Posted by Jim Starks on August 1, 2014

    The death care industry provides small businesses where consumers can make a purchase worth thousands of dollars with only a signature. Clearly, this creates opportunities to lose money.
    As the economy changes, every dollar counts. Establishing and following policies and procedures for payment makes receiving those dollars more likely. After all, these businesses aren’t banks.
    Further, making attempts to ensure payment policies are understood and accomplished is not self-serving. These actions protect not only the firm, but the firm’s staff and consumers. Consumers must have a clear understanding of the payment policy; it wouldn’t be fair to either side to disregard that understanding.
    Many times, the funeral arranger is a caregiver and has a hard time talking about the financial side of the business. In these cases, someone else from the office can step in and review the financial options with the consumer, similar to a doctor’s office where the doctor never asks for money.
    But one way or another, the consumer needs a clear understanding of the cost of services, as well as how and when payment is due. The last thing a consumer needs after services are completed is to receive collection calls and letters requesting the unpaid balance.
    Firms can take some simple steps to reduce the chance of getting less than full payment:
  • The best way to receive payment is to ask for it. “Mr. Smith, the cost of the services and merchandise you have selected is $7000. How do you plan on paying for it?” Then stay silent until they answer your questions.
  • Verify that pre-needs are paid in full. This involves a quick phone call or a quick online inquiry. They should be verified because the consumer could have cancelled or taken a loan out on their pre-need and the documentation was never placed in the pre-need file.
  • Firms that are uncomfortable asking for upfront full payment for services and merchandise should at least require all of the cash advances placed on the contract. Even if the cash advances only add up to a few hundred dollars, that is money needed to pay wages, utilities and advertising.
  • Insurance policies are harder to verify now due to confidentiality. The beneficiary might need to be on the phone when the arranger calls the insurance company to verify there is money to cover the funeral. This is also an opportune time to bring up signing an insurance assignment for payment to the funeral home.
  • When the consumer has financial issues, review what services and merchandise can be changed to reduce the cost. It’s better to reduce your charges by changing services and merchandise and get your money upfront than to have payments made stop in the future.
  • When cash flow is a problem, an insurance processing company can handle the insurance and get payment faster. It must be explained to the consumer that money is required up front, that the processing company can accomplish that and that the processing company charges a certain percentage. If the consumer does not want to pay the percentage they can always write a check.
  • Documentation on the agreement made for payment from the consumer is important. 

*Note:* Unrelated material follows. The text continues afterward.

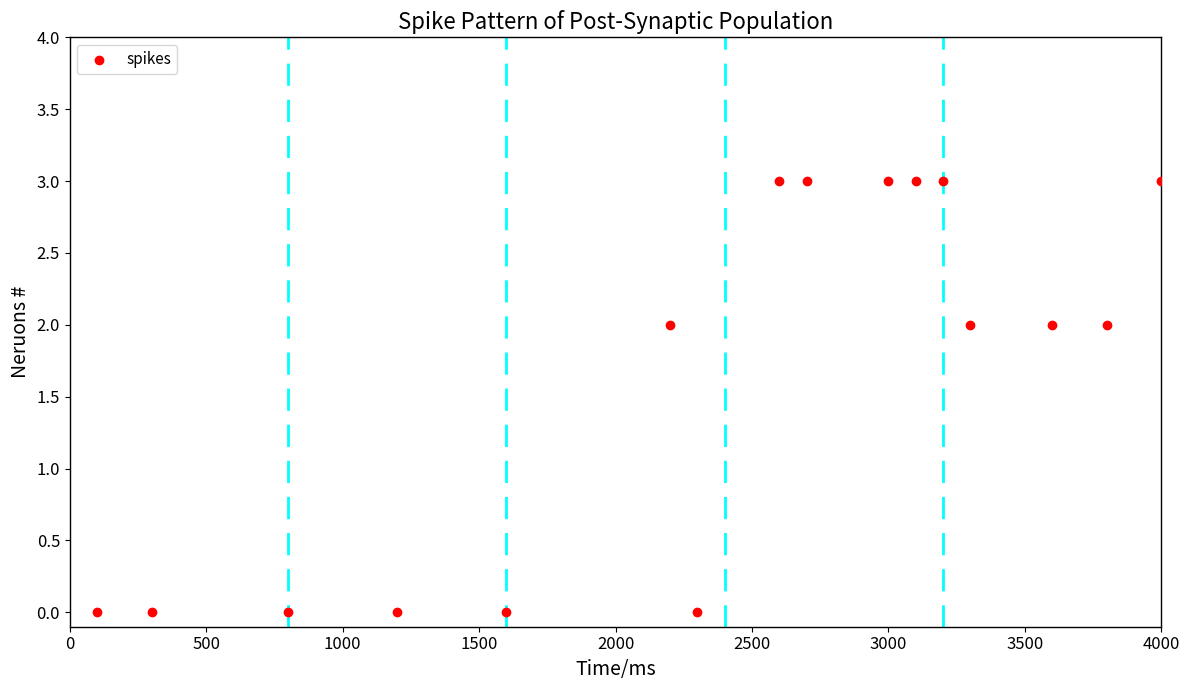

What is the range of X values (max minus min)?

3900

  • Some firms use a silent reminder of their payment policy to inform the consumer. This could be as simple as placing the written payment policy in a 3x5 acrylic frame on the arrangement table for the consumer to read. This is a tool to help the arranger but does not replace asking for the payment.
    The death care industry is not a bank. And death care industry businesses should not be unable to pay wages, utilities and advertising because payment was loaned out interest free. That situation serves no one, including the consumer.
    An effective payment program requires staff training and roleplaying so each employee understands and is comfortable with the verbiage when they are explaining it to the consumer. Keeping accounts receivable under control saves time and money spent contacting older accounts.